Audizione, minorenni e famiglie al centro, investire nei servizi

Redazione ANSA ROMA

(ANSA) - ROMA, 09 GIU - Meno "welfare a progetto" ed "assistenzialismo fatto di bonus e ristori" per mettere, invece, al centro "minorenni, adolescenti e le loro famiglie. Lo hanno chiesto gli assistenti sociali, intervenendo con il presidente Gianmario Gazzi, all'audizione della Commissione parlamentare per l'infanzia e l'adolescenza in seguito all'indagine conoscitiva sul funzionamento e la gestione dei servizi sociali, con particolare riferimento all'emergenza epidemiologica da Covid-19. "Una ricerca realizzata dalla nostra Fondazione nazionale con il contributo del Consiglio nazionale e dei Consigli regionali, che ha coinvolto oltre 20.000 assistenti sociali, ha disegnato una situazione a macchia di leopardo.

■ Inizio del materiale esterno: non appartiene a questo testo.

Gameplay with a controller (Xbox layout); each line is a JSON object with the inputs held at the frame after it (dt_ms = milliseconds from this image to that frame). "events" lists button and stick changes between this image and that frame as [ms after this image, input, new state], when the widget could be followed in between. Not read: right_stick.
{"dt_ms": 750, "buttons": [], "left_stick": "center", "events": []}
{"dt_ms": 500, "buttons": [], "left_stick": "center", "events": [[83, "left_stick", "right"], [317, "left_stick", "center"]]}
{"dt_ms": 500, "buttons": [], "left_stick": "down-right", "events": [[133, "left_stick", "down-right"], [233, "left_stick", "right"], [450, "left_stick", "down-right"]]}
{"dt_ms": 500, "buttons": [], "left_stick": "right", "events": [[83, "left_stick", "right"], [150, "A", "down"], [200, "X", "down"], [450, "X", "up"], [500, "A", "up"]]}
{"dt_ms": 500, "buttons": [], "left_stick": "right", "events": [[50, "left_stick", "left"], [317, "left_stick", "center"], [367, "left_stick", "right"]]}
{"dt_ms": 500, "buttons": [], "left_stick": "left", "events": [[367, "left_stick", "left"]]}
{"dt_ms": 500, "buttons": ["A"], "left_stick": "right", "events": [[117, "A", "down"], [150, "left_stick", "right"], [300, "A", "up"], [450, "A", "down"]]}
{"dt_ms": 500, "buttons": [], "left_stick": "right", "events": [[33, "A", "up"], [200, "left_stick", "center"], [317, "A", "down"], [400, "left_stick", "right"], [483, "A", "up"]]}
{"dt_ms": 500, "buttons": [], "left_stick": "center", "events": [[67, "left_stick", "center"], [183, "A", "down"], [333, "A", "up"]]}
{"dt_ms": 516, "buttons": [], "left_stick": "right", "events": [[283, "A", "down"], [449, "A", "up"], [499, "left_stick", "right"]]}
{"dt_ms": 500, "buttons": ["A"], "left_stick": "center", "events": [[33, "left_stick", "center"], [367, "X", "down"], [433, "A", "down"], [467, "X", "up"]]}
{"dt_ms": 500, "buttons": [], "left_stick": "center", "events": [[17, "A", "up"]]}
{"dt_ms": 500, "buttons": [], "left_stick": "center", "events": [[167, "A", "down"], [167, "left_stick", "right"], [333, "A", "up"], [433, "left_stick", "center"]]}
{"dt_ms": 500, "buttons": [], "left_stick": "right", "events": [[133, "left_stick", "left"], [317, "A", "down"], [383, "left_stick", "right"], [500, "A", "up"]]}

    Realtà che hanno avuto strumenti e persone, e altre dove le colleghe e i colleghi professionisti hanno sopperito, anche con mezzi propri, alla mancanza di tutto. Ci sono stati luoghi dove i servizi sociali hanno proprio chiuso", ha riferito. Dunque, investire nel servizio sociale d'emergenza è una delle priorità per l'Ordine, che insiste: "Noi siamo stati quelli che tra il Consiglio dei ministri di venerdì notte e l'apertura degli uffici del lunedì mattina, hanno organizzato la distribuzione dei buoni alimentari, ma passata l'emergenza, ora bisogna costruire un welfare che non lasci mai soli" e, ha chiuso Gazzi, con riferimento al Recovery plan, "anche le risorse del Pnrr vadano in questa direzione". (ANSA).